In deze zaak heeft de Rechtbank Noord-Nederland op 1 augustus 2022 uitspraak gedaan over de aanslagen forensenbelasting die door de heffingsambtenaar van de gemeente Het Hogeland aan eiser zijn opgelegd. De aanslagen betroffen recreatiewoningen en zijn opgelegd op 25 februari 2021 en 31 maart 2021. Eiser, eigenaar van de woningen, heeft bezwaar gemaakt tegen deze aanslagen, maar de heffingsambtenaar heeft de bezwaren deels ongegrond verklaard en deels gegrond, waarbij een aanslag werd ingetrokken. Eiser heeft hiertegen beroep ingesteld.

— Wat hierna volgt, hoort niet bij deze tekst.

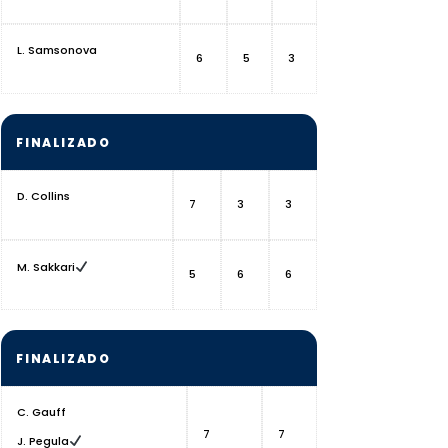
L. Samsonova
6
5
3
FINALIZADO
D. Collins
7
3
3
M. Sakkari
5
6
6
FINALIZADO
C. Gauff
7
7
J. Pegula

De rechtbank heeft vastgesteld dat ten tijde van het opleggen van de aanslagen nog niet meer dan negentig dagen van het kalenderjaar 2021 waren verstreken. Dit betekent dat de materiële verschuldigdheid van de forensenbelasting voor dat jaar nog niet kon worden vastgesteld. De rechtbank oordeelt dat het opleggen van de aanslagen in strijd is met de 'Verordening forensenbelasting 2021' van de gemeente Het Hogeland, die geen mogelijkheid biedt voor het opleggen van voorlopige aanslagen. De rechtbank heeft de aanslagen vernietigd en de uitspraken op bezwaar van de heffingsambtenaar vernietigd.

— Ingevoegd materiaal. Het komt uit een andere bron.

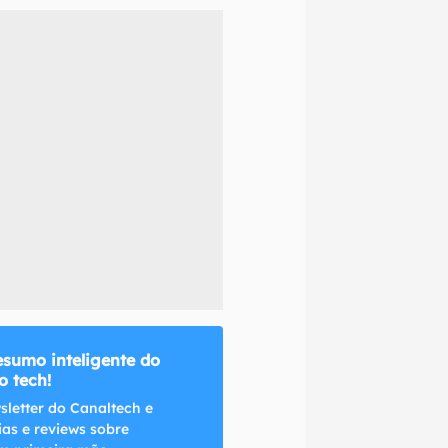
naltech.
esumo inteligente do
 tech!
sletter do Canaltech e
ias e reviews sobre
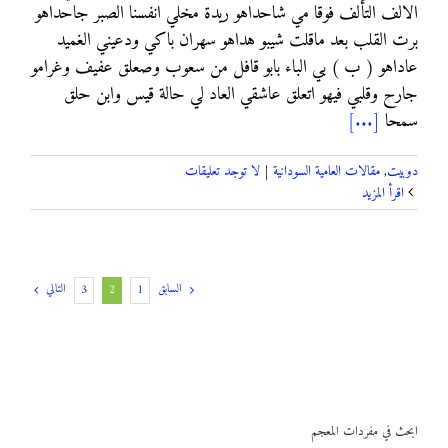
ﺍﻻﻟﻒ ﺍﻟﺘﺄﻟﻒ ﻓﻮﻗﺎ ﻣﻲ ﺷﺎﺣﺪﺍﻫﻮ ﺭﻳﺪﺓ ﻣﺨﻠﻲ ﺍﻧﻔﺴﻨﺎ ﺍﻟﺼﺒﺮ ﺟﺎﺣﺪﺍﻫﻮ
ﺑﺮﺕ ﺍﻟﻘﻠﺐ ﺑﻌﺪ ﻣﺎﻗﻠﺖ ﺷﻴﺒﻮ ﻫﺪﺍﻫﻮ ﺳﻬﺮﺍﻥ ﺑﺎﻛﻲ ﻭﺩﻋﻴﻨﻲ ﺍﻟﻐﻤﻴﺪ
ﻋﺎﺩﺍﻫﻮ ( ﺏ ) ﺑﻲ ﺍﻟﺒﺎﺀ ﺑﺎﺑﻮ ﻗﺎﻓﻞ ﻣﻦ ﺳﻌﻮﺏ ﻭﺻﻌﻠﻖ ﻋﻔﻴﻒ ﻭﻏﺮﺍﻣﻮ
ﺟﺎﺭﺡ ﻭﻗﻠﺒﻲ ﻓﻴﻬﻮ ﺍﺗﻌﻠﻖ ﻋﺎﺷﻘﻲ ﺍﻟﻌﺎﺩ ﻟﻲ ﺣﺎﻟﺔ ﻗﻴﺲ ﻭﺍﺑﻦ ﺣﻠﻖ
ﺳﻤﺤﺎ
[...]
دوبيت
,
مقالات العامية السودانية
|
لا توجد تعليقات
‫اقرأ المزيد
السابق
التالي
3
2
1
ابحث في مفردات المعجم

De rechtbank heeft ook bepaald dat de beroepen in de zaken LEE 21/3254 en 21/3256 gegrond zijn en dat de heffingsambtenaar het door eiser betaalde griffierecht moet vergoeden. Het beroep in de zaak LEE 21/3255 is niet-ontvankelijk verklaard, omdat eiser geen belang had bij de beoordeling van het beroep na de intrekking van de aanslag. De uitspraak is openbaar uitgesproken en er is een rechtsmiddel tegen deze uitspraak mogelijk binnen zes weken.